„Debatte zum Heer läuft absurd“

Univ.-Prof. Heinz Gärtner, sicherheitspolitischer Experte, fordert vor der Volksbefragung Beschluss der Sicherheitsdoktrin.

 

Herr Professor, haben Sie angesichts der laufenden Debatte zur Zukunft des Bundesheeres den Eindruck, dass es sich hierbei um eine sicherheitspolitische Debatte handelt?

 

Heinz Gärtner: Nein, derzeit haben wir es mit einer innenpolitischen, parteipolitischen Debatte zu tun. Die sicherheitspolitische Debatte wurde im Zusammenhang mit der Sicherheitsdoktrin geführt. Zwar ist diese neue Sicherheitsdoktrin weitestgehend ausverhandelt, aber noch nicht beschlossen. Zudem wurde dabei die Frage nach der Wehrpflicht ausgeklammert.

 

Zeigen die bislang bekannten Punkte der neuen Sicherheitsdoktrin eine Präferenz für ein Berufsheer oder für die Beibehaltung des bekannten Modells mit Wehrpflicht?

 

Gärtner: Vom Prinzip her sind beide Modelle mit der neuen Sicherheitsdoktrin kompatibel. Die neue Sicherheitsdoktrin wurde notwendig, weil sich die Welt geändert hat. So lauert nicht mehr die Gefahr aus dem Osten, damit verschieben sich auch die Schwerpunkte weg von der Territorialverteidigung. Zudem bekommen internationale Einsätze immer mehr Bedeutung. In der globalisierten Welt kommen daher auch für Österreich mehr Einsätze im Zusammenhang mit der Europäischen Union einschließlich der Battlegroups sowie zu den Peace-Keeping- und Peace-Building-Einsätzen im Rahmen der Vereinten Nationen und zur Teilnahme an der NATO-Partnerschaft für den Frieden hinzu.

 

Angesichts dieser neuen Aufgaben des Bundesheeres: Ist dies Ihrer Meinung nach besser mit einem Berufsheer oder mit dem bisherigen Modell mit der Beibehaltung der Wehrpflicht zu bewerkstelligen?

 

Gärtner: Wenn man die Konzentration auf die Auslands-einsätze lenkt, dann ist ein Berufsheer klar zu befürworten.

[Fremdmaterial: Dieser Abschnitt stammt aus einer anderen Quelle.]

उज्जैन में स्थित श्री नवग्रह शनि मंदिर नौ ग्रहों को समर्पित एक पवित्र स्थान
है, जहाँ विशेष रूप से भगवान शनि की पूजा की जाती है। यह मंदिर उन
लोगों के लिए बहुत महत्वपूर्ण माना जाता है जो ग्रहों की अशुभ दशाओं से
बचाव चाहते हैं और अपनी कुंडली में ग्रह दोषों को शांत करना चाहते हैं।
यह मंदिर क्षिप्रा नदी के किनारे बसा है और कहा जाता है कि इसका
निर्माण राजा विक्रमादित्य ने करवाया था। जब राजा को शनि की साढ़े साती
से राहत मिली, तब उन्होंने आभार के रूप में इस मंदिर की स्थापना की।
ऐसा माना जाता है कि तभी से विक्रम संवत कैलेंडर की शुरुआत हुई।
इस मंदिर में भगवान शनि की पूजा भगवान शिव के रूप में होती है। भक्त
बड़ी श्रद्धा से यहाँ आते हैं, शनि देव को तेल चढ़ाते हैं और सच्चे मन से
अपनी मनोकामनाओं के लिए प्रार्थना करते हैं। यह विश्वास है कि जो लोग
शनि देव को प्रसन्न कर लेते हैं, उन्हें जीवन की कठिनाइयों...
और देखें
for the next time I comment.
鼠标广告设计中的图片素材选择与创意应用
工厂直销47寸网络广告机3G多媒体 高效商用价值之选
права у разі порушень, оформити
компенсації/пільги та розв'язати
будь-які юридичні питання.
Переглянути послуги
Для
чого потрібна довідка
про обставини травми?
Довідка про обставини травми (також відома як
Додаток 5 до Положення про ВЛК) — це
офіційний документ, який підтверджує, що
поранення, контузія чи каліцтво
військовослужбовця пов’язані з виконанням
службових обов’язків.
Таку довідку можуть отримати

Jedes Militär weltweit wird aber seine Territorialverteidigung nicht aufgeben. Das Ausmaß der Territorialverteidigung ist im Zusammenhang mit der neuen Sicherheitsdoktrin zu klären, denn davon hängt die Verteilung der Truppenstärke ab. Die alte Sicherheitsdoktrin war noch zu sehr vom Denken des Kalten Krieges geprägt.

 

Im Zusammenhang mit der Zukunft des Heeres bekommt in der Argumentation auch der Katastrophenschutz eine wichtige Bedeutung.

 

Gärtner: Auch hierbei ist Professionalität gefragt. Beim Katastrophenschutz braucht es Spezialeinheiten. Aber es ist durchaus eine absurde Debatte auszumachen. Das Bundesheer ist in erster Linie sicherheitspolitisch zu definieren. Neben dem Katastrophenschutz wird vor allem der Zivildienst als Argument für die Beibehaltung der Wehrpflicht herangeführt. Ich begrüße durchaus die Einführung eines freiwilligen Sozialdienstes als Ersatz für den Zivildienst, aber es macht doch keinen Sinn, die Wehrpflicht zu behalten, damit der Zivildienst nicht abgeschafft wird.

 

Damit sind wir aber beim Kernproblem der laufenden Debatte angelangt. Es geht bei der Debatte über die Zukunft des Bundesheeres nicht primär um Sicherheitspolitik …

 

Gärtner: … sondern darum, ob sich einer der beiden Koalitionspartner Vorteile für die kommenden Nationalratswahlen erarbeiten kann. Ich hoffe, die sicherheitspolitischen Aspekte werden nun Platz in der Debatte erhalten. Das ist dringend notwendig. Ich bin deshalb der Meinung, dass vor einer Volksbefragung die neue Sicherheitsdoktrin beschlossen werden soll.

 

Ist Ihrer Meinung nach ein Berufsheer ein weiterer Schritt weg von der Neutralität?

 

Gärtner: Nein, hier gibt es keinen Zusammenhang. Neutralität heißt heute verfassungsmäßig verbriefte Bündnisfreiheit. Und ein Ende der Neutralität heißt NATO-Mitgliedschaft. Dass Österreich eine NATO-Mitgliedschaft braucht, bezweifle ich.